Xi. loading and linking shared libraries from the application

#include<dlfcn.h>

void *Dlopen(const char *filename,int flag); //return: A pointer to a handle if successful, or null if an error occurs

void * Dlsym (void *handle,char *symbol) ; //return: pointer to symbol if successful, null

int dlclose (void *handle); //return: 0 If successful, 1

< Span class= "Hljs-params" >const char *dlerror ( void)

12. Location-independent code (PIC)

  • < Span class= "Hljs-params" > Compile library code, This allows the code to be loaded and executed at any address without the need for the linker to modify the library code.
  • User-to-GCC use -fPIC option instructs GNU to generate pic code

13. Tools for processing target files

14. Summary

  Links can be done at compile time by a static compiler, or by a dynamic linker at load time and at run time.

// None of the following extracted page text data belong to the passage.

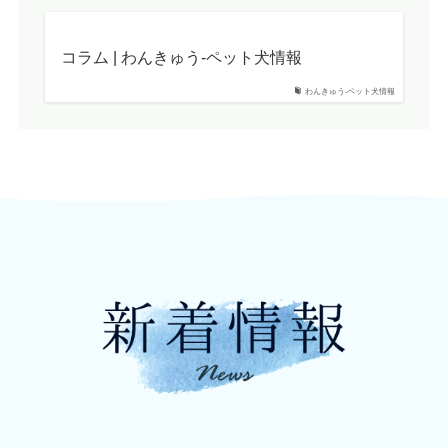
コラム | わんきゅう-ペット犬情報
わんきゅう-ペット犬情報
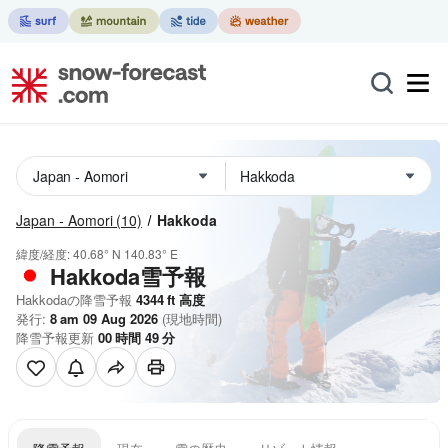
Japan - Aomori
(10)
Hakkoda
緯度/経度:
40.68° N
140.83° E
Hakkoda雪予報
Hakkodaの降雪予報
4344
ft
高度
発行:
8 am 09 Aug 2026
(現地時間)
降雪予報更新
00
時間
49
分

The linker processes the binary file that becomes the target file, and it has three different forms: relocatable, executable, and shared. The relocatable target file is merged into an executable target file by a static linker, which can be loaded into memory and executed. Shared destination files (shared libraries) are linked and loaded by the dynamic linker at run time, or implicitly when the calling program is loaded and executed, or when the program calls the function of the Dlopen library as needed.

"In-depth understanding of computer Systems" chapter Seventh study notes

Related Article

Contact Us

The content source of this page is from Internet, which doesn't represent Alibaba Cloud's opinion; products and services mentioned on that page don't have any relationship with Alibaba Cloud. If the content of the page makes you feel confusing, please write us an email, we will handle the problem within 5 days after receiving your email.

If you find any instances of plagiarism from the community, please send an email to: info-contact@alibabacloud.com and provide relevant evidence. A staff member will contact you within 5 working days.

A Free Trial That Lets You Build Big!

Start building with 50+ products and up to 12 months usage for Elastic Compute Service

  • Sales Support

    1 on 1 presale consultation

  • After-Sales Support

    24/7 Technical Support 6 Free Tickets per Quarter Faster Response

  • Alibaba Cloud offers highly flexible support services tailored to meet your exact needs.